◆ Instruction: In the records below, the part to copy starts at the line containing "Payment Method" and goes to the last line; output it exactly, without pictures.

◆ Records to process:
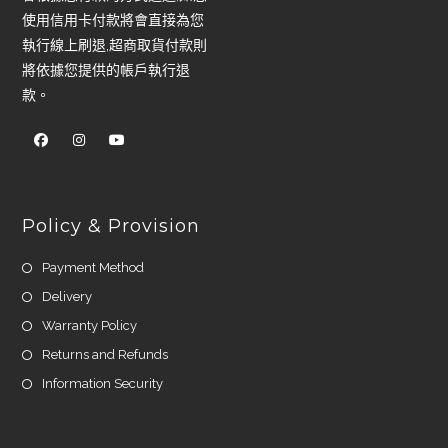
使用信用卡付款將會直接為您
執行線上刷退,超商取貨付款則
將依據您提供的帳戶執行退
款。
Policy & Provision
Payment Method
Delivery
Warranty Policy
Returns and Refunds
Information Security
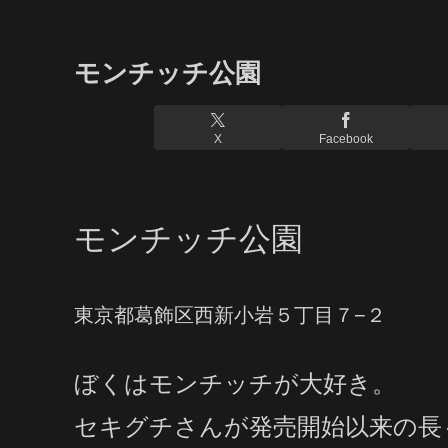
モンチッチ公園
X
Facebook
モンチッチ公園
東京都葛飾区西新小岩５丁目７−２
ぼくはモンチッチが大好き。
セキグチさんが発売開始以来の長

◆ The answer:
Payment Method
Delivery
Warranty Policy
Returns and Refunds
Information Security
モンチッチ公園
X
Facebook
モンチッチ公園
東京都葛飾区西新小岩５丁目７−２
ぼくはモンチッチが大好き。
セキグチさんが発売開始以来の長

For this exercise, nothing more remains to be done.